Topologically interlocked structures are assemblies of interlocking blocks that hold together solely through contact. Such structures have been shown to exhibit high strength, energy dissipation, and crack arrest properties. Recent studies on topologically interlocked structures have shown that both the peak strength and work-to-failure saturate with increasing friction coefficient. However, this saturated structural response is only achievable with nonphysically high values of the friction coefficient. For beam-like topologically interlocked structures, non-planar blocks provide an alternate approach to reach similar structural response with friction properties of commonly used materials. It remains unknown whether non-planar blocks have similar effects for slab-like assemblies, and what the achievable structural properties are. Here, we consider slab-like topologically interlocked structures and show, using numerical simulations, that non-planar blocks with wave-like surfaces allow for saturated response capacity of the structure with a realistic friction coefficient. We further demonstrate that non-planar morphologies cause a non-linear scaling of the work-to-failure with peak strength and result in significant improvements of the work-to-failure and ultimate deflection - values that cannot be attained with planar-faced blocks. Finally, we show that the key morphology parameter responsible for the enhanced performance of non-planar blocks with wave-like surfaces is the local angle of inclination at the hinging points of the loaded block. These findings shed new light on topologically interlocked structures with non-planar blocks, allowing for a better understanding of their strengths and energy absorption.
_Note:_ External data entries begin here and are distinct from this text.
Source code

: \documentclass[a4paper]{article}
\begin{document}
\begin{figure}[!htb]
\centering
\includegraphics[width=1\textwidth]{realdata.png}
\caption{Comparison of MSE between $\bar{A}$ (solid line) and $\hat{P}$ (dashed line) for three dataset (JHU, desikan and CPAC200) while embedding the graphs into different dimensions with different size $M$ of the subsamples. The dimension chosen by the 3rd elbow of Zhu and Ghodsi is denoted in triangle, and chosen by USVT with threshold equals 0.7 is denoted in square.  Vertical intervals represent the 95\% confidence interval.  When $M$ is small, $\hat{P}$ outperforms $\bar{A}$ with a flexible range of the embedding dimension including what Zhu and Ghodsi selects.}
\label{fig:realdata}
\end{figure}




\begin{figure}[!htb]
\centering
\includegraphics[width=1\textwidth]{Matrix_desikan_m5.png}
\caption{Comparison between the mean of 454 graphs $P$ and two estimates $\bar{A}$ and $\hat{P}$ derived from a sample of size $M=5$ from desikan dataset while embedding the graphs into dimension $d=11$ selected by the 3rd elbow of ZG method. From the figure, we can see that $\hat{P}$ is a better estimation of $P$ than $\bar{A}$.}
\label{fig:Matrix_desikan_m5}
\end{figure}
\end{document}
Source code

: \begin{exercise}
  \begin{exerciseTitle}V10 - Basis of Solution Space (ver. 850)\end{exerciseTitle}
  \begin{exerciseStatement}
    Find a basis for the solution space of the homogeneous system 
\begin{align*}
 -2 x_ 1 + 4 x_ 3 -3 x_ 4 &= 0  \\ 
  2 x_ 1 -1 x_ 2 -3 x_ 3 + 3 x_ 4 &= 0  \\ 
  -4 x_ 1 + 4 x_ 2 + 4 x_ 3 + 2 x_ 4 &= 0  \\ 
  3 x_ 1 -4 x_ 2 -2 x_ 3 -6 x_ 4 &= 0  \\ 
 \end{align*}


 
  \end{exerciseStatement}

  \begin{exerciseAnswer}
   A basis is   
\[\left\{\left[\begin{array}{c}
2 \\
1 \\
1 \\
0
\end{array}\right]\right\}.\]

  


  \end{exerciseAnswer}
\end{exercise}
翻译：拓扑互锁结构是由互锁块体通过接触保持在一起的结构。研究表明，此类结构具有高强度、耗能能力和止裂特性。近期关于拓扑互锁结构的研究表明，随着摩擦系数的增加，其峰值强度和破坏功均趋于饱和。然而，这种饱和的结构响应仅能在摩擦系数达到非物理高值时实现。对于梁状拓扑互锁结构，非平面块体为使用常见材料摩擦特性实现类似结构响应提供了替代方案。目前尚不清楚非平面块体对板状结构是否具有类似效果，以及可实现的结构特性如何。本文研究了板状拓扑互锁结构，并通过数值模拟证明，采用波状表面的非平面块体能够在实际摩擦系数下实现结构响应能力的饱和。我们进一步证明，非平面形态导致破坏功随峰值强度呈非线性标度变化，并显著提升破坏功和极限挠度——这些数值是平面块体无法达到的。最后，我们揭示出，非平面波状块体性能提升的关键形态参数是承载块体铰接点处的局部倾斜角。这些发现为含非平面块体的拓扑互锁结构提供了新见解，有助于深入理解其强度与能量吸收特性。